If there were no performance impact, there would be no point. I'm not just being snarky; there's an important point here. Caches exist to have a performance impact. In many domains it's OK to think about caching as a normal case, and to consider cache hit ratio during designs. When you say "no performance impact" you mean no negative performance impact, and that might be technically true (or it might not), but...

But that's not how a hard real-time system is designed. In that world, uncached has to be treated as the normal case. Zero cache hit ratio, all the time. That's what you have to design against, even counting cycles and so on if you need to. If you're designing and testing a system to do X work in Y time every time under worst-case assumptions, then any positive impact of caches doesn't buy you anything. Does completing a task before deadline because of caching allow you to do more work? No, because it's generally considered preferable to keep those idle cycles as a buffer against unforeseen conditions (or future system changes) than try to use them. Anything optional should have been passed off to the non-realtime parts of the larger system anyway. There should be nothing to fill that space. If that means the system was overbuilt, so be it.

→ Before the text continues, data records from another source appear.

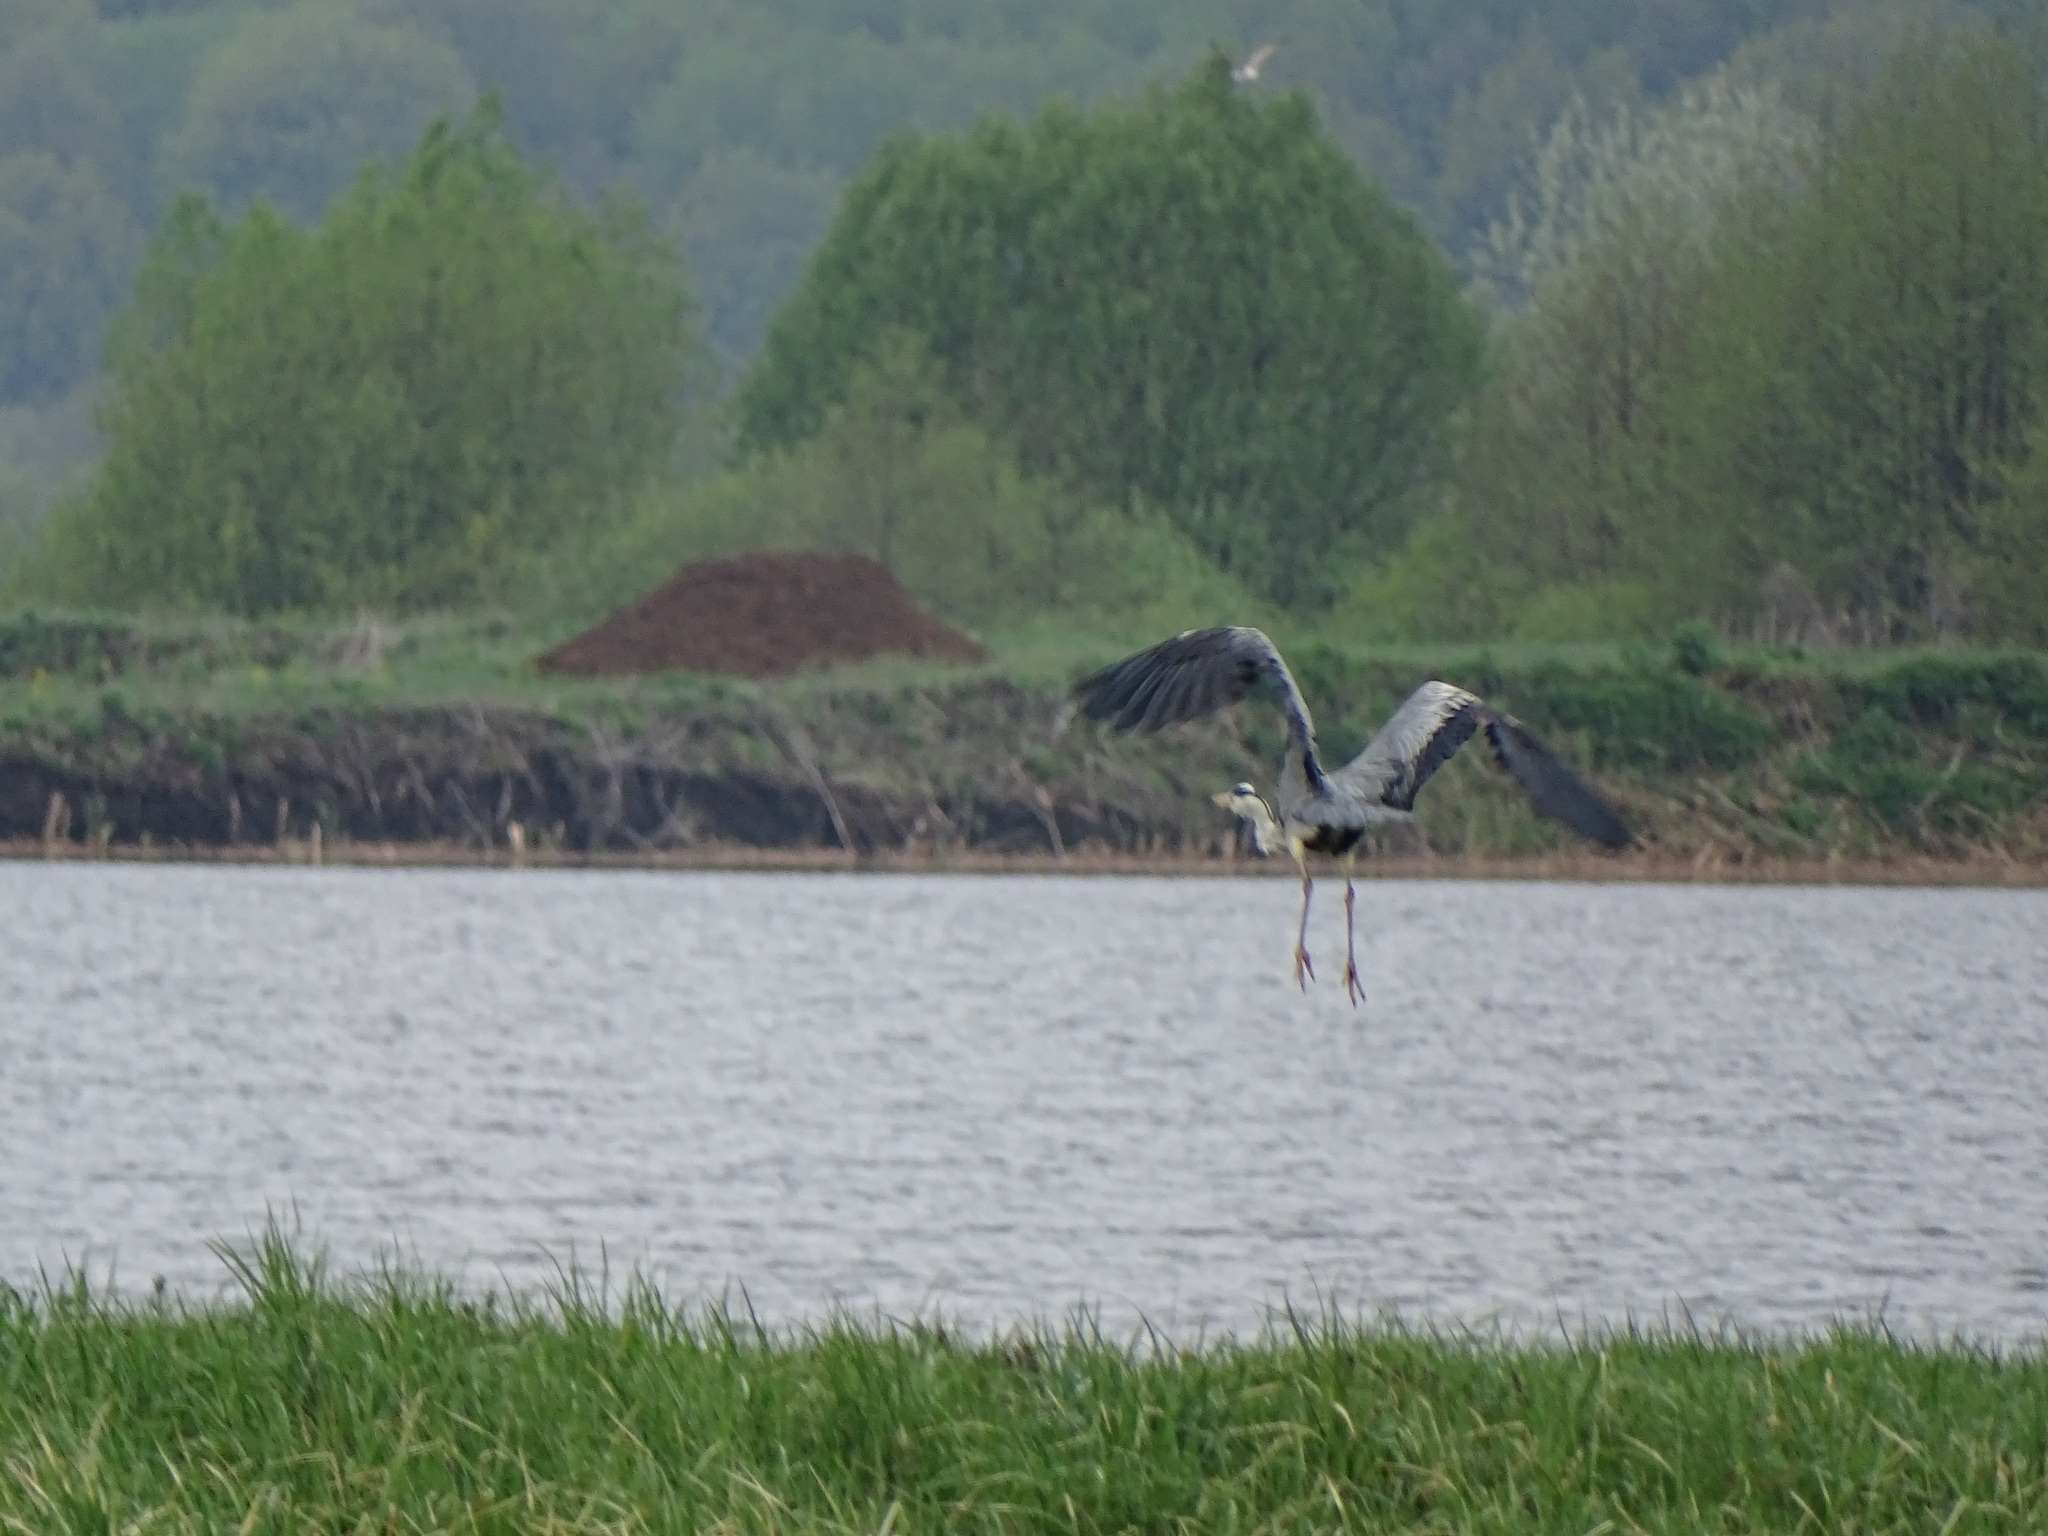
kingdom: Animalia
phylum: Chordata
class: Aves
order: Pelecaniformes
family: Ardeidae
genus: Ardea
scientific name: Ardea cinerea
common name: Grey heron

The only thing caches can do in such a system is mask the rare cases where a code path really is over budget, so it slips through testing and then misses a deadline in a live system where the data-dependent cache behavior is less favorable. Oops. That's a good way for your product and your company to lose trust in that market. Once you're designing for predictability in the worst case, it's actually safer for the worst case to be the every-time case.

It's really different than how most people in other domains think about performance, I know, but within context it actually makes a lot of sense. I for one am glad that computing's not all the same, that there are little pockets of exotic or arcane practice like this, and kudos to all those brave enough to work in them.


While you might test your hard real-time requirements with caches disabled, there's still reason to run the code with caches afterwards.

E.g. errors that didn't match a branch or input scenario during testing which would go over budget without cache, but with cache might prevent a crash.

Another could be power consumption, latency optimization, or improvement of accuracy. E.g. some signal analysis doesn't work at all if the real-time code is above some required Nyquist threshold, but faster performance improves the maximum frequency that can be handled, improving accuracy.


You could be right on some of those. That didn't seem to be the prevailing attitude when I worked in that area, but as I said that was a long time ago - and it was in only a few specific sub-domains as well.


Forgot to mention: cache misses can be more expensive than uncached accesses, so testing with caches off and then turning them on in production can be a disaster if you hit a cache-busting access pattern. Always run what you tested.


Because you lose deterministic behavior, and there are cases where that is non-negotiable, regardless of performance cost.


Who will provide a guarantee that the caches are truly transparent and will not trigger any new bugs?

Essentially, you would need to prove the statement "if a system works well with caches off, then it works well with caches on" to the satisfaction of whatever authority is giving you such stringent requirements.


You'd have to very solidly prove that in the wors-case a cache only ever make execution time equal to or faster than a processor not using cache and never causes anything to be slower.


Even that is not enough. The cache may make everything faster, but it could lead to higher contention on a different physical resource slowing things down there. The cache cannot be guaranteed to prevent that.